Penticton Herald

‘Shooting ourselves in the foot,’ with wage controls

Proposal will award $77,000 in raises to 14 non-unionized staff

- By JOE FRIES

Pegging local government employees’ salaries to those earned by colleagues elsewhere is driving up the cost of labour, says a Penticton city councillor.

“It’s not tied to any type of performanc­e or anything, it’s just trying to keep up,” Helena Konanz said Thursday at a meeting of the Regional District of OkanaganSi­milkameen board, on which she also serves as a director.

She was one of two members who voted against a proposal that will award $77,000 in raises to 14 nonunioniz­ed staff members as a result of a recent wage survey that found RDOS employees were falling behind their peers elsewhere in the Southern Interior.

The review was triggered in part by difficulti­es hiring a new RDOS finance manager, according to chief administra­tive officer Bill Newell, who said several candidates were offered the position, but all declined.

With two other key jobs — manager of developmen­t services and manager of public works — also vacant or about to be vacant, he urged the board to go ahead with the wage lifts.

“We don’t want to be leading, but at the same time we have to be competitiv­e to get staff and to keep staff,” said Newell.

The wage survey is required every three years by a board policy, which also specifies pay for non-unionized staff should not exceed the median of comparison local government­s.

Konanz noted the last such survey in 2013 resulted in a similar $80,000 boost to non-union salaries.

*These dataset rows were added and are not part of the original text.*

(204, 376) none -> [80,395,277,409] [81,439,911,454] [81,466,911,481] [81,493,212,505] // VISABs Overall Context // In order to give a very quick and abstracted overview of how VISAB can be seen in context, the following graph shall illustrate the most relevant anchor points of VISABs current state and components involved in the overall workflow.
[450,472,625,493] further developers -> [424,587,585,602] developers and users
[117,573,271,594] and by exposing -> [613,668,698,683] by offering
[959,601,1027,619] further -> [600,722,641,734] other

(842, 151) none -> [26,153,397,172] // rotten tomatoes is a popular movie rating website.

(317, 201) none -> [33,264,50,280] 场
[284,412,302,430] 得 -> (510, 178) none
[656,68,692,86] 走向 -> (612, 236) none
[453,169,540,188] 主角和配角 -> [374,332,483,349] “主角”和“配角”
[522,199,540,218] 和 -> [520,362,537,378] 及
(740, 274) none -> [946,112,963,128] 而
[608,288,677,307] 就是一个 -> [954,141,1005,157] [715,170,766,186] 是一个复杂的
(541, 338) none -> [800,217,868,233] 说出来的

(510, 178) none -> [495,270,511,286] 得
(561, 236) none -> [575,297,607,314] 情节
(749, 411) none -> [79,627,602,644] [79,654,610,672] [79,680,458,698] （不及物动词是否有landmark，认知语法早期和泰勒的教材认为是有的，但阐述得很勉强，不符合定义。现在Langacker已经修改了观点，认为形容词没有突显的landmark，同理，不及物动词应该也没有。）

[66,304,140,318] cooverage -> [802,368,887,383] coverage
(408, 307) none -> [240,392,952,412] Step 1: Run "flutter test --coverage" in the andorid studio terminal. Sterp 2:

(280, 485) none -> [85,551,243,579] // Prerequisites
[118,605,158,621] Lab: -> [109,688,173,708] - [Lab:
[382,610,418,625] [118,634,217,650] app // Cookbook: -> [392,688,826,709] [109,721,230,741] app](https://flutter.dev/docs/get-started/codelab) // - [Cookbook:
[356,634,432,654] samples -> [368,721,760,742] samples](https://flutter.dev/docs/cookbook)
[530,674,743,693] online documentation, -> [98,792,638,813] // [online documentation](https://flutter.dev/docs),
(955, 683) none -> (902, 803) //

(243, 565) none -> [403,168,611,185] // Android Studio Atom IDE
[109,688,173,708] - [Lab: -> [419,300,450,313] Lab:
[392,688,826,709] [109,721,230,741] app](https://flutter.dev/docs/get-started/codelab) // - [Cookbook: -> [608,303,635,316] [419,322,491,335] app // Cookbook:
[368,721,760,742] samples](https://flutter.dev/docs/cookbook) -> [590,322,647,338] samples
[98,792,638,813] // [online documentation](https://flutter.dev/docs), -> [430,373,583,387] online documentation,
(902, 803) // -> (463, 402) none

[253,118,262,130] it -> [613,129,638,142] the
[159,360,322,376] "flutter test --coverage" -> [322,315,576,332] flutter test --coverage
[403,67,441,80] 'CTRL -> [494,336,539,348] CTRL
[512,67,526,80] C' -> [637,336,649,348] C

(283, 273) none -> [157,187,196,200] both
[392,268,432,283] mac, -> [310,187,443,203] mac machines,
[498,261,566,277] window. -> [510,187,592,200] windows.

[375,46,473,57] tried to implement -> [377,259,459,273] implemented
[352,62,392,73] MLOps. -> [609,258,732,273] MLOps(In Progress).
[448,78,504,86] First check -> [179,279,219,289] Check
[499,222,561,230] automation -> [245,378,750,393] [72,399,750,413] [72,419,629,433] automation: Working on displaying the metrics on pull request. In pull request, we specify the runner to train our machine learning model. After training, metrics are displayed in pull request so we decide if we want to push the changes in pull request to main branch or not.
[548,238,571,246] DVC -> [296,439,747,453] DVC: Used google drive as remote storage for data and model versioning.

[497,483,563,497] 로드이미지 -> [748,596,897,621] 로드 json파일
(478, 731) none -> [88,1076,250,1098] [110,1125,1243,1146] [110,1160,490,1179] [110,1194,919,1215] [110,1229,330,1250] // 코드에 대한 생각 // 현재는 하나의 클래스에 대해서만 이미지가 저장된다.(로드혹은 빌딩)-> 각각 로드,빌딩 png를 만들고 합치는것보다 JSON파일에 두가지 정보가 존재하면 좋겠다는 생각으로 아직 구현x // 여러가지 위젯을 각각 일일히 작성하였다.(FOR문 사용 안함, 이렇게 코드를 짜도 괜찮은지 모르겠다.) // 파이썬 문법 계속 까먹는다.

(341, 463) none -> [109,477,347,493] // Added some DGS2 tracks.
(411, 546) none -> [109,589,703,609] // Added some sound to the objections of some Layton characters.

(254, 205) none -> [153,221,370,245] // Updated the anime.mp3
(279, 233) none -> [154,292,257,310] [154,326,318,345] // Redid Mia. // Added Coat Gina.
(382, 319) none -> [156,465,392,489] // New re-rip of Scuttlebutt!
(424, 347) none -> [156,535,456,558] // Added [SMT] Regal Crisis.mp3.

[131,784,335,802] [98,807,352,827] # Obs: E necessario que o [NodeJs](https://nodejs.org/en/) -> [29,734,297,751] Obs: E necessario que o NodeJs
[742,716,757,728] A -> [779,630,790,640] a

She then suggested asking the Union of B.C. Municipali­ties to work on a different method of setting wages to gain control of escalating labour costs.

“We’re just shooting ourselves in the foot. We’re all chasing after the same thing and salaries are going higher and higher and higher, and, again, not based on anything other than we’re stealing employees from each other,” she said.

Penticton Mayor Andrew Jakubeit cast the other dissenting vote, citing the other “financial realities” facing the RDOS besides lagging staff wages.

“The bar just keeps on rising and we have to try to manage that,” he said.

Other directors, though, suggested that keeping wages competitiv­e is simply a smart investment.

“We want that good person, because in the long run it saves us money, time and allows us to provide good services to our residents,” said Michael Brydon, the director for Area F (West Bench).

Newell said a $50,000 contingenc­y was set aside in the 2017 budget to cover the wage increases, while the balance should be made up by savings from the vacancies.

The RDOS has seven managers overseeing approximat­ely 50 employees.

The seven managers are split into two salary bands with maximums of $106,000 and $96,000, respective­ly. Their raises will work out to an average of $6,500 each in 2017.